§ Given information
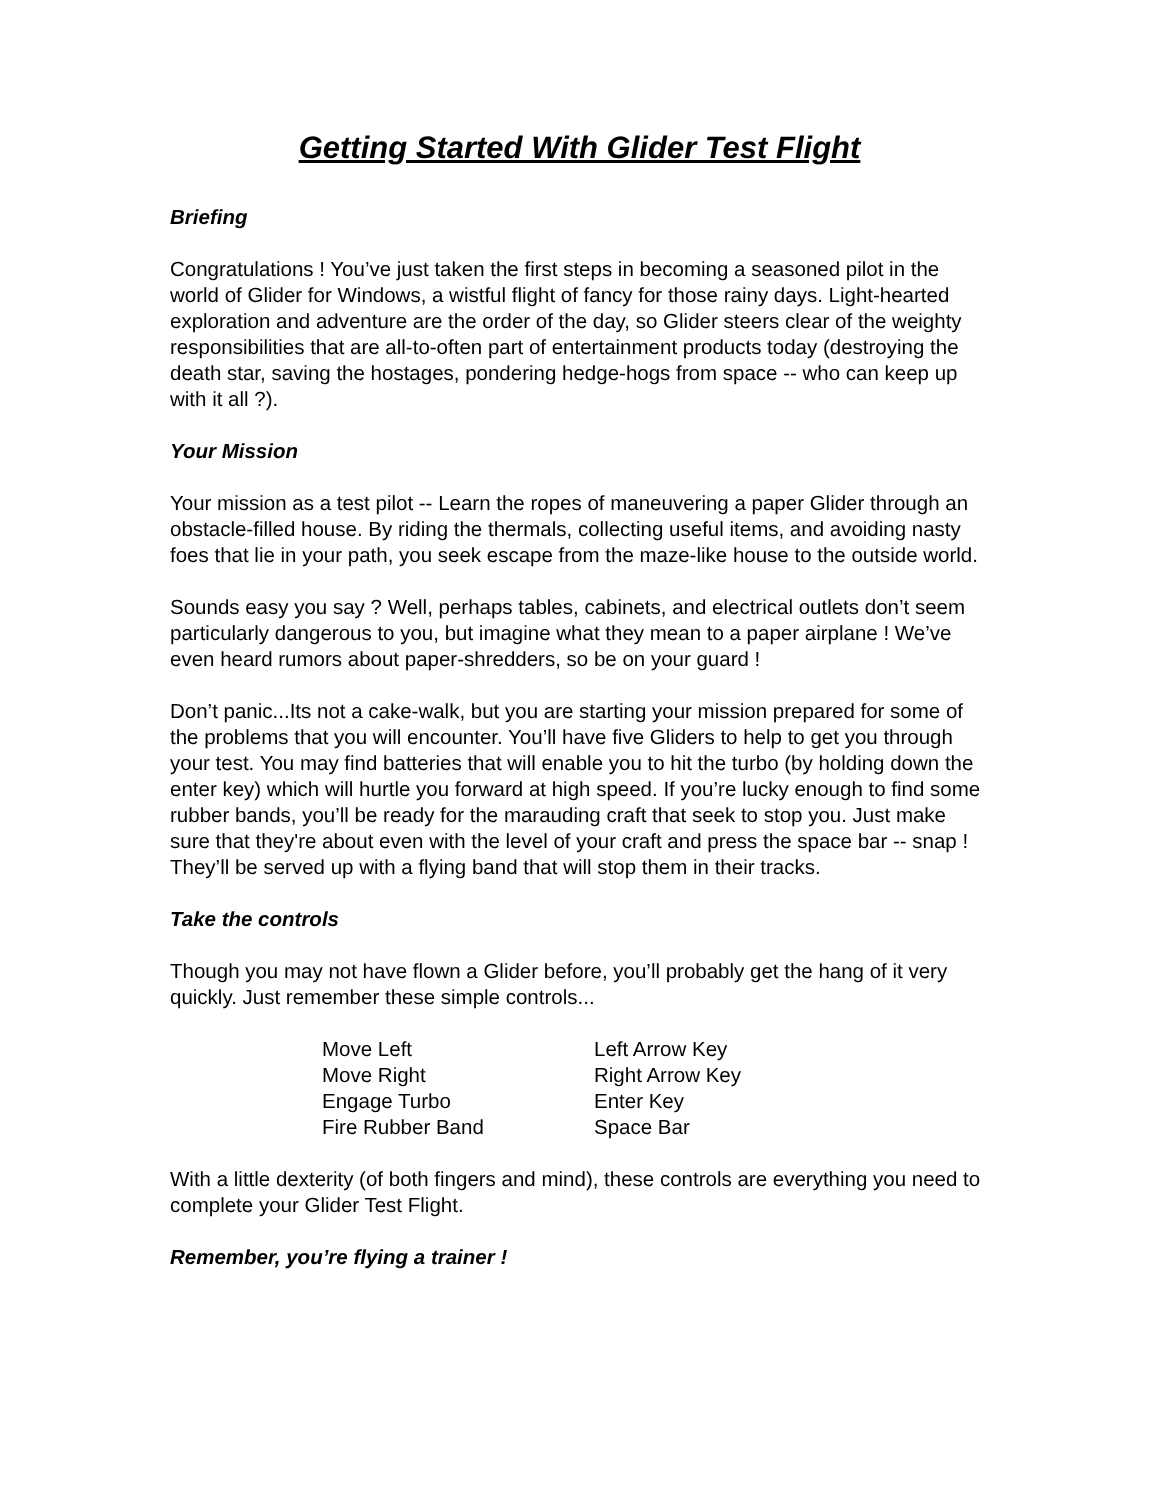Getting Started With Glider Test Flight
Briefing
Congratulations ! You’ve just taken the first steps in becoming a seasoned pilot in the world of Glider for Windows, a wistful flight of fancy for those rainy days. Light-hearted exploration and adventure are the order of the day, so Glider steers clear of the weighty responsibilities that are all-to-often part of entertainment products today (destroying the death star, saving the hostages, pondering hedge-hogs from space -- who can keep up with it all ?).
Your Mission
Your mission as a test pilot -- Learn the ropes of maneuvering a paper Glider through an obstacle-filled house. By riding the thermals, collecting useful items, and avoiding nasty foes that lie in your path, you seek escape from the maze-like house to the outside world.
Sounds easy you say ? Well, perhaps tables, cabinets, and electrical outlets don’t seem particularly dangerous to you, but imagine what they mean to a paper airplane ! We’ve even heard rumors about paper-shredders, so be on your guard !
Don’t panic...Its not a cake-walk, but you are starting your mission prepared for some of the problems that you will encounter. You’ll have five Gliders to help to get you through your test. You may find batteries that will enable you to hit the turbo (by holding down the enter key) which will hurtle you forward at high speed. If you’re lucky enough to find some rubber bands, you’ll be ready for the marauding craft that seek to stop you. Just make sure that they're about even with the level of your craft and press the space bar -- snap ! They’ll be served up with a flying band that will stop them in their tracks.
Take the controls
Though you may not have flown a Glider before, you’ll probably get the hang of it very quickly. Just remember these simple controls...
| Move Left | Left Arrow Key |
| Move Right | Right Arrow Key |
| Engage Turbo | Enter Key |
| Fire Rubber Band | Space Bar |
With a little dexterity (of both fingers and mind), these controls are everything you need to complete your Glider Test Flight.
Remember, you’re flying a trainer !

§ Required action
Each line carrying the string "these" should be copied out from the entries.

§ Exercise solution
Though you may not have flown a Glider before, you’ll probably get the hang of it very quickly. Just remember these simple controls...
With a little dexterity (of both fingers and mind), these controls are everything you need to complete your Glider Test Flight.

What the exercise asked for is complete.